• Instruction: Write out every line of the items below exactly as they appear, leaving out the pictures.
### Information given ###
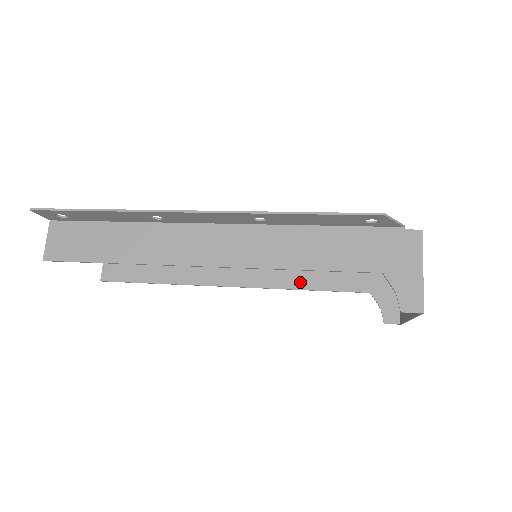
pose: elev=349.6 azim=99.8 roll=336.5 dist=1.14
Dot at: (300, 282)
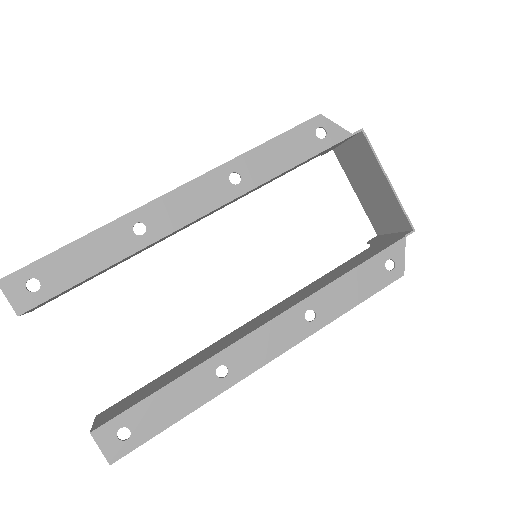
Dot at: occluded
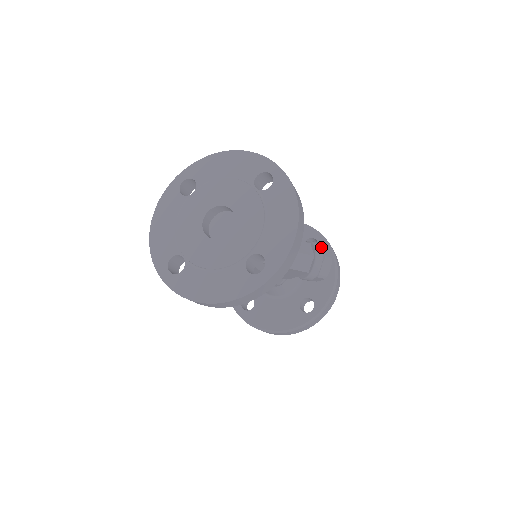
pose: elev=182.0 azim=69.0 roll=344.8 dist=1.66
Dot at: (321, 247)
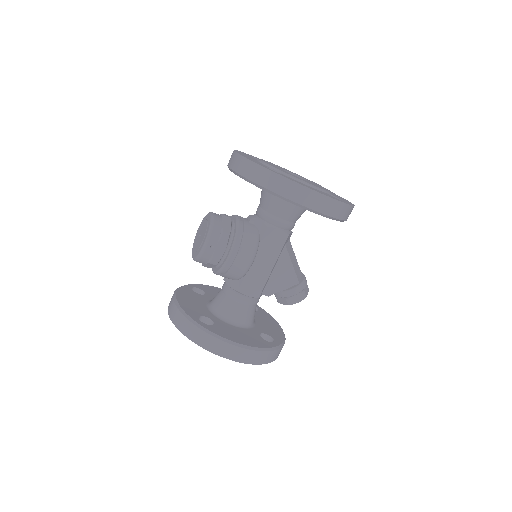
Dot at: occluded
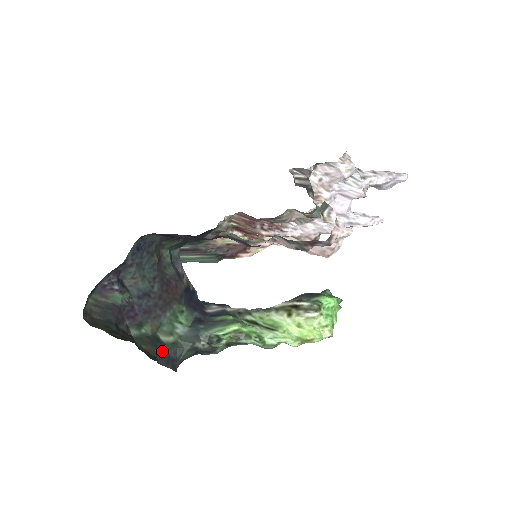
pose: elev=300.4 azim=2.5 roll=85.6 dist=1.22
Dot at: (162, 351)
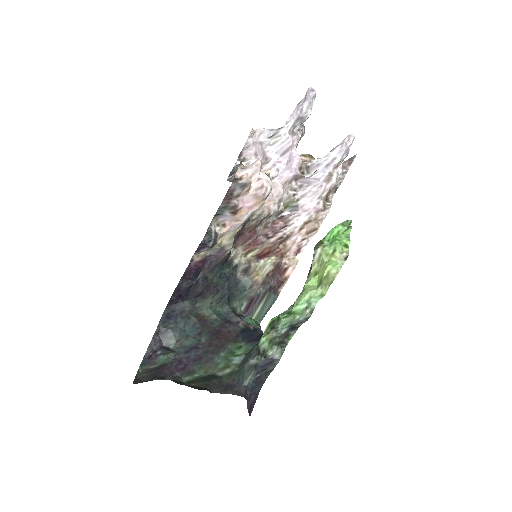
Dot at: (217, 383)
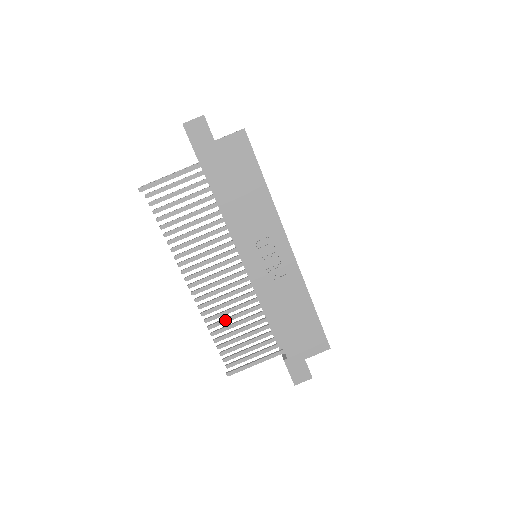
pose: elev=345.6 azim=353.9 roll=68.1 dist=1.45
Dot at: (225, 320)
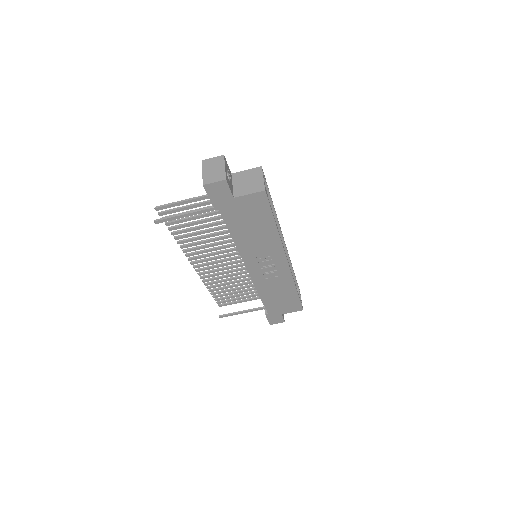
Dot at: (222, 285)
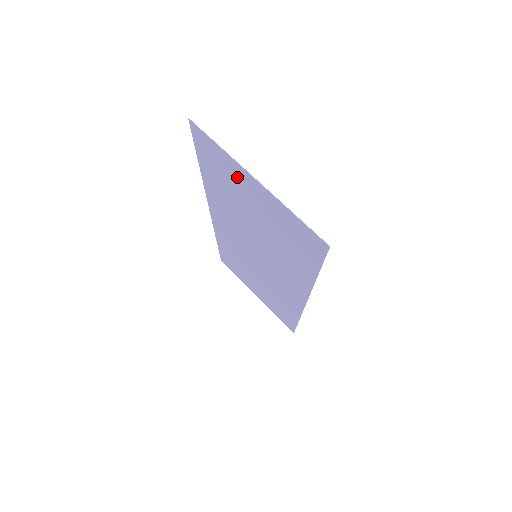
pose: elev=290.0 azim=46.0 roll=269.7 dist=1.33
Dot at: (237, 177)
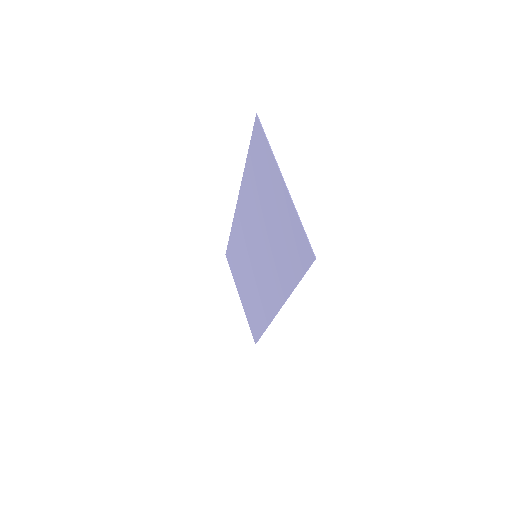
Dot at: (271, 176)
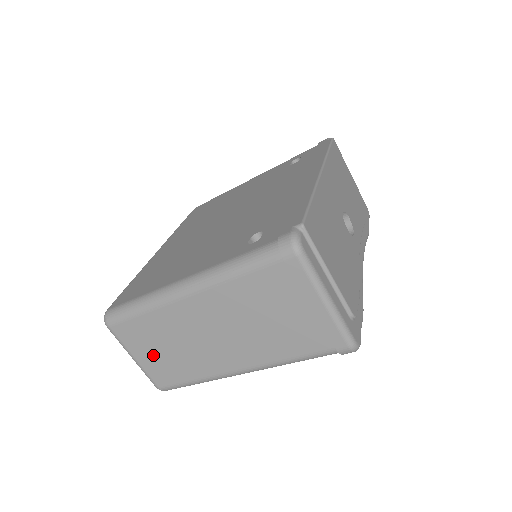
###
• The response:
pose: elev=349.6 azim=99.8 roll=336.5 dist=1.14
Dot at: (300, 282)
Dot at: occluded
pose: elev=182.0 azim=69.0 roll=344.8 dist=1.66
Dot at: (321, 247)
Dot at: occluded
pose: elev=300.4 azim=2.5 roll=85.6 dist=1.22
Dot at: (162, 351)
Dot at: (217, 383)
pose: elev=345.6 azim=353.9 roll=68.1 dist=1.45
Dot at: (225, 320)
Dot at: (222, 285)
pose: elev=290.0 azim=46.0 roll=269.7 dist=1.33
Dot at: (237, 177)
Dot at: (271, 176)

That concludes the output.